TAREFA
Diga se cada afirmação a seguir está de acordo com o texto sobre o digital no mercado editorial, respondendo sim ou não e citando literalmente as palavras do texto que decidem. (a) No início do trabalho sistemático com e-books, o digital já era visto como parte central do negócio. (b) A experiência com o digital relatada no texto foi construída mais na prática do que na teoria. (c) A organização interna pesa menos em editoras de pequeno e médio porte.

TRECHO
★ ★ ★

Por Claudio Lima

Hoje, ao olhar para trás, vejo o digital menos como uma ruptura e mais como um caminho de amadurecimento do próprio mercado editorial. Ele não resolve todos os problemas, mas amplia possibilidades.
Ao longo dos últimos anos, tive a oportunidade de acompanhar de perto uma das transformações mais significativas do mercado editorial: a consolidação do digital como parte estruturante do negócio. Quando comecei a lidar com e-books de forma mais sistemática, o digital ainda era visto como um complemento, quase um experimento paralelo ao livro impresso. Hoje, ele se impõe como uma dimensão inevitável do planejamento editorial.
Vale ressaltar que minha experiência com o digital foi construída muito mais na prática do que na teoria, e a relação com a Bookwire teve papel central nesse processo. Vieram os primeiros projetos estruturados de conversão de catálogo, as discussões mais maduras sobre precificação, a adaptação de contratos e o entendimento progressivo das plataformas. Aos poucos, ficou evidente que o digital não transformava apenas o formato do livro, mas a própria lógica de circulação, descoberta e consumo do conteúdo.
Com o tempo, aprendi que a adoção do digital exige mais do que decisões comerciais. Ela pede uma reorganização interna. Processos de produção precisam conversar entre si, arquivos devem seguir padrões claros e cronogramas precisam ser pensados de forma integrada. Em editoras de pequeno e médio porte, essa organização é ainda mais decisiva, porque cada erro custa tempo, energia e recursos escassos. O digital, nesse sentido, é método antes de ser tecnologia.

★ ★ ★

DADOS FORNECIDOS
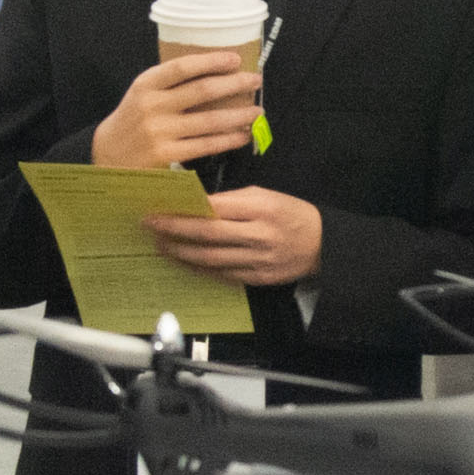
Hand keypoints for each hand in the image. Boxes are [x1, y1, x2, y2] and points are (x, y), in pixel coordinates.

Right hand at [93, 46, 263, 169]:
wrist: (107, 156)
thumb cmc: (134, 120)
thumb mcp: (142, 94)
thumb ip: (170, 83)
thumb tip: (215, 72)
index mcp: (146, 84)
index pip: (182, 67)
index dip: (211, 61)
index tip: (234, 58)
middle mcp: (152, 106)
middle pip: (202, 91)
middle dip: (235, 84)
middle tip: (254, 80)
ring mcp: (159, 132)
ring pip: (209, 120)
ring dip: (239, 115)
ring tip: (256, 111)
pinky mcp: (166, 155)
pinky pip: (205, 145)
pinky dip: (228, 140)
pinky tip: (241, 135)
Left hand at [145, 187, 322, 287]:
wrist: (322, 245)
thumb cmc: (292, 214)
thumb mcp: (266, 196)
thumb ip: (233, 200)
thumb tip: (196, 205)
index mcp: (260, 208)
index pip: (215, 208)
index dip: (184, 210)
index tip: (161, 207)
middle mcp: (258, 235)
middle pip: (208, 234)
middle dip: (175, 230)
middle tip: (151, 227)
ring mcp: (257, 260)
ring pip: (211, 258)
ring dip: (181, 253)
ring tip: (160, 246)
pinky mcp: (257, 278)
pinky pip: (221, 274)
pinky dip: (199, 268)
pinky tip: (183, 261)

★ ★ ★

RESPOSTA
(a) Não: "o digital ainda era visto como um complemento, quase um experimento paralelo ao livro impresso."
(b) Sim: "minha experiência com o digital foi construída muito mais na prática do que na teoria"
(c) Não: "Em editoras de pequeno e médio porte, essa organização é ainda mais decisiva"